**Instruction:**
What is the number of lines in the entries that include the word "đường"? Respond with the number only.

------------------------

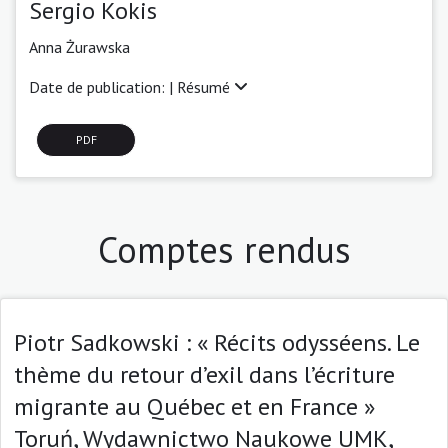
Sergio Kokis
Anna Żurawska
Date de publication: |
Résumé
PDF
Comptes rendus
Piotr Sadkowski : « Récits odysséens. Le
thème du retour d’exil dans l’écriture
migrante au Québec et en France »
Toruń, Wydawnictwo Naukowe UMK,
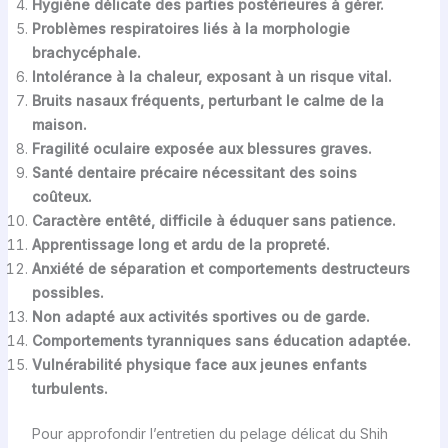
Hygiène délicate des parties postérieures à gérer.
Problèmes respiratoires liés à la morphologie
brachycéphale.
Intolérance à la chaleur, exposant à un risque vital.
Bruits nasaux fréquents, perturbant le calme de la
maison.
Fragilité oculaire exposée aux blessures graves.
Santé dentaire précaire nécessitant des soins
coûteux.
Caractère entêté, difficile à éduquer sans patience.
Apprentissage long et ardu de la propreté.
Anxiété de séparation et comportements destructeurs
possibles.
Non adapté aux activités sportives ou de garde.
Comportements tyranniques sans éducation adaptée.
Vulnérabilité physique face aux jeunes enfants
turbulents.
Pour approfondir l’entretien du pelage délicat du Shih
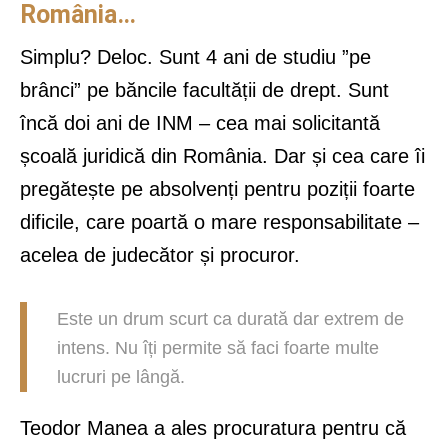
România…
Simplu? Deloc. Sunt 4 ani de studiu ”pe
brânci” pe băncile facultății de drept. Sunt
încă doi ani de INM – cea mai solicitantă
școală juridică din România. Dar și cea care îi
pregătește pe absolvenți pentru poziții foarte
dificile, care poartă o mare responsabilitate –
acelea de judecător și procuror.
Este un drum scurt ca durată dar extrem de
intens. Nu îți permite să faci foarte multe
lucruri pe lângă.
Teodor Manea a ales procuratura pentru că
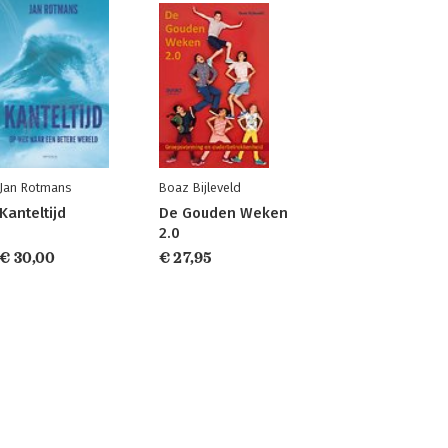
Jan Rotmans
Boaz Bijleveld
Kanteltijd
De Gouden Weken
2.0
€ 30,00
€ 27,95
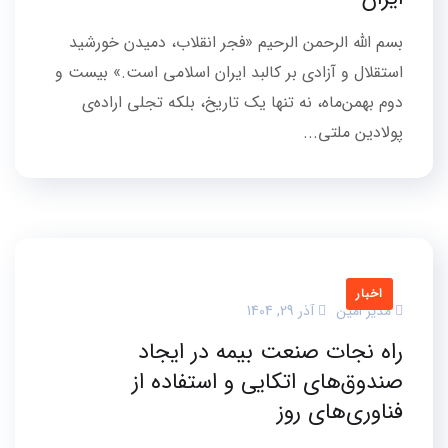
بسم الله الرحمن الرحیم «فجر انقلاب، دمیدن خورشید
استقلال و آزادی بر کالبد ایران اسلامی است.» بیست و
دوم بهمن‌ماه، نه تنها یک تاریخ، بلکه تجلی اراده‌ی
پولادین ملتی...
اخبار
مدیر امین
آذر 29, 1404
راه نجات صنعت بیمه در ایجاد
صندوق‌های اتکایی و استفاده از
فناوری‌های روز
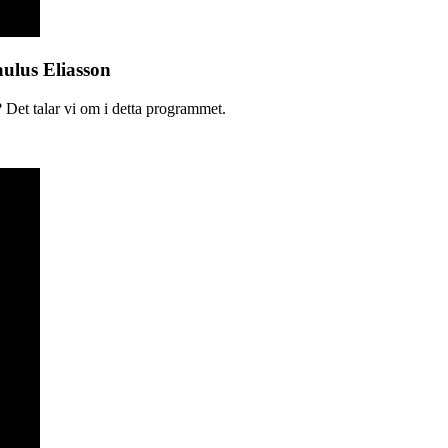
aulus Eliasson
 Det talar vi om i detta programmet.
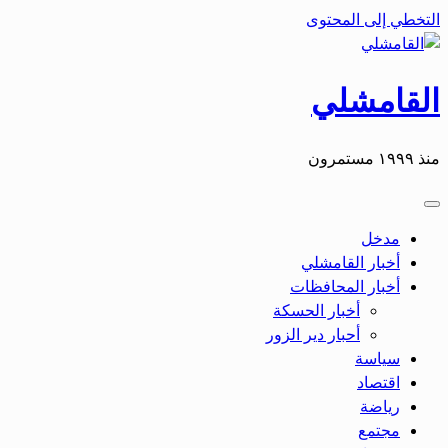
لتخطي إلى المحتوى
لقامشلي
ذ ١٩٩٩ مستمرون
مدخل
أخبار القامشلي
أخبار المحافظات
أخبار الحسكة
أحبار دير الزور
سياسة
اقتصاد
رياضة
مجتمع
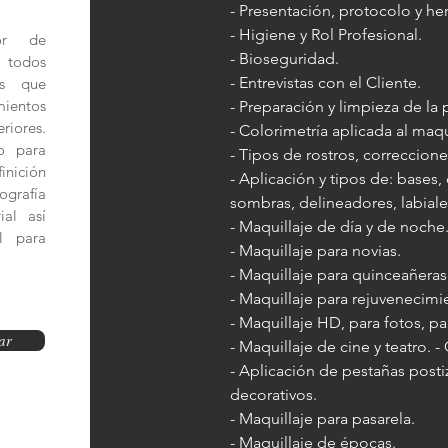
​- Presentación, protocolo y he
- Higiene y Rol Profesional.
ior de
- Bioseguridad.
n todos
- Entrevistas con el Cliente.
es que
mientos
- Preparación y limpieza de la p
riores.
- Colorimetría aplicada al maqu
to para
- Tipos de rostros, correccion
inición
- Aplicación y tipos de: bases,
ografía
sombras, delineadores, labiales
ial así
- Maquillaje de día y de noche
l para
- Maquillaje para novias.
- Maquillaje para quinceañeras
- Maquillaje para rejuvenecimi
- Maquillaje HD, para fotos, pa
ar
- Maquillaje de cine y teatro. -
- Aplicación de pestañas posti
decorativos.
- Maquillaje para pasarela.
- Maquillaje de épocas.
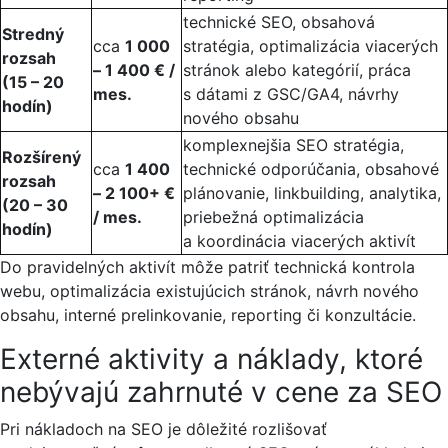
technické SEO, obsahová
Stredný
cca
1 000
stratégia, optimalizácia viacerých
rozsah
– 1 400 € /
stránok alebo kategórií, práca
(15 – 20
mes.
s dátami z GSC/GA4, návrhy
hodín)
nového obsahu
komplexnejšia SEO stratégia,
Rozšírený
cca
1 400
technické odporúčania, obsahové
rozsah
– 2 100+ €
plánovanie, linkbuilding, analytika,
(20 – 30
/ mes.
priebežná optimalizácia
hodín)
a koordinácia viacerých aktivít
Do pravidelných aktivít môže patriť technická kontrola
webu, optimalizácia existujúcich stránok, návrh nového
obsahu, interné prelinkovanie, reporting či konzultácie.
Externé aktivity a náklady, ktoré
nebývajú zahrnuté v cene za SEO
Pri nákladoch na SEO je dôležité rozlišovať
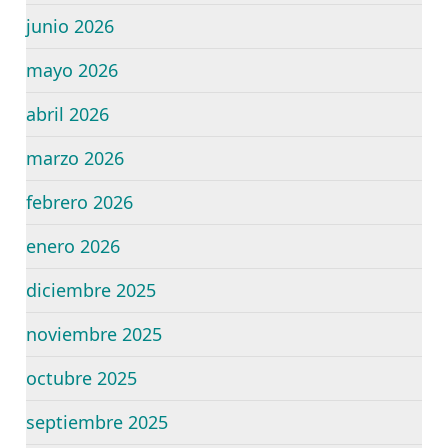
junio 2026
mayo 2026
abril 2026
marzo 2026
febrero 2026
enero 2026
diciembre 2025
noviembre 2025
octubre 2025
septiembre 2025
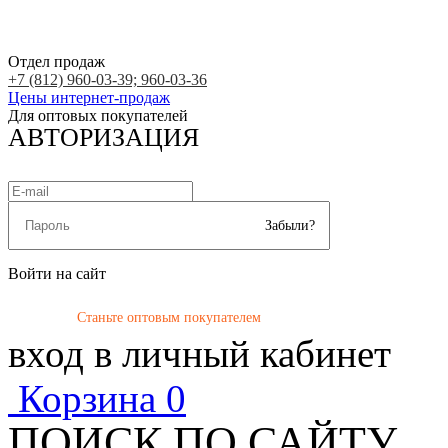
Отдел продаж
+7 (812) 960-03-39; 960-03-36
Цены интернет-продаж
Для оптовых покупателей
АВТОРИЗАЦИЯ
Забыли?
Войти на сайт
Станьте оптовым покупателем
вход в личный кабинет
Корзина
0
ПОИСК ПО САЙТУ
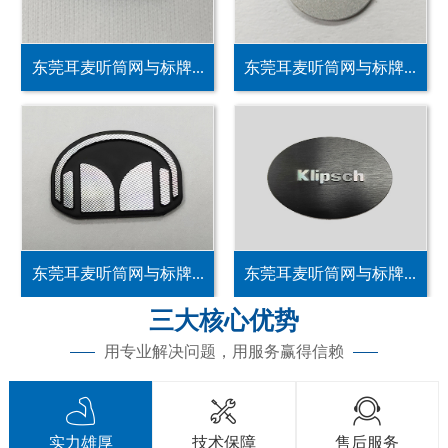
东莞耳麦听筒网与标牌...
东莞耳麦听筒网与标牌...
东莞耳麦听筒网与标牌...
东莞耳麦听筒网与标牌...
三大核心优势
用专业解决问题，用服务赢得信赖



实力雄厚
技术保障
售后服务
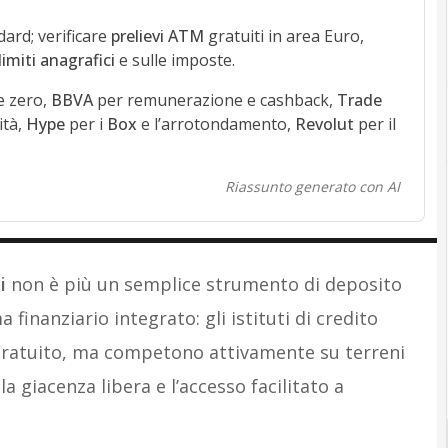
dard; verificare
prelievi ATM
gratuiti in area Euro,
limiti anagrafici
e sulle imposte.
e zero,
BBVA
per remunerazione e cashback,
Trade
ità,
Hype
per i
Box
e l’arrotondamento,
Revolut
per il
Riassunto generato con AI
i
non è più un semplice strumento di deposito
finanziario integrato: gli istituti di credito
e gratuito, ma competono attivamente su terreni
a giacenza libera e l’accesso facilitato a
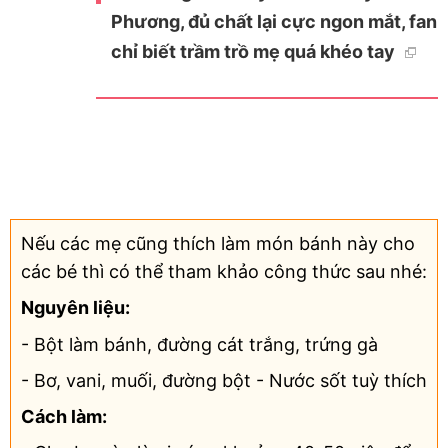
Phương, đủ chất lại cực ngon mắt, fan
chỉ biết trầm trồ mẹ quá khéo tay
Nếu các mẹ cũng thích làm món bánh này cho
các bé thì có thể tham khảo công thức sau nhé:
Nguyên liệu:
- Bột làm bánh, đường cát trắng, trứng gà
- Bơ, vani, muối, đường bột - Nước sốt tuỳ thích
Cách làm:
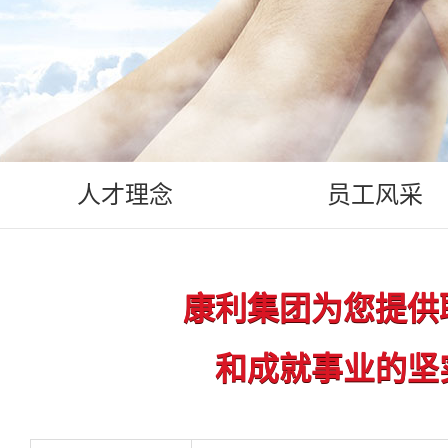
人才理念
员工风采
康利集团为您提供
和成就事业的坚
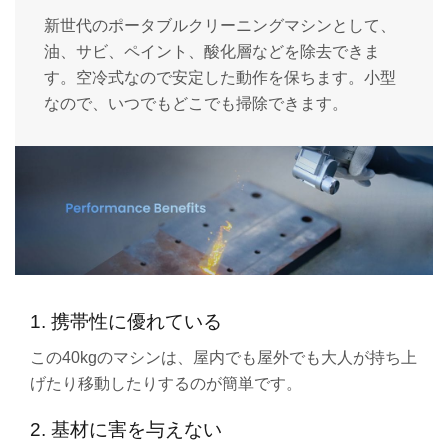
新世代のポータブルクリーニングマシンとして、
油、サビ、ペイント、酸化層などを除去できま
す。空冷式なので安定した動作を保ちます。小型
なので、いつでもどこでも掃除できます。
1. 携帯性に優れている
この40kgのマシンは、屋内でも屋外でも大人が持ち上
げたり移動したりするのが簡単です。
2. 基材に害を与えない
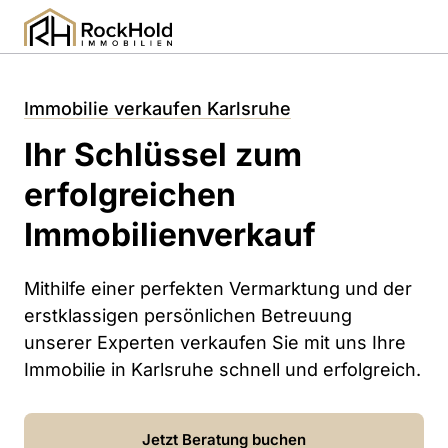
Immobilie 
verkaufen 
Karlsruhe
Ihr Schlüssel zum 
erfolgreichen 
Immobilienverkauf
Mithilfe einer perfekten Vermarktung und der 
erstklassigen persönlichen Betreuung 
unserer Experten verkaufen Sie mit uns Ihre 
Immobilie in Karlsruhe schnell und erfolgreich.
Jetzt Beratung buchen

------------------------

**Written solution:**
2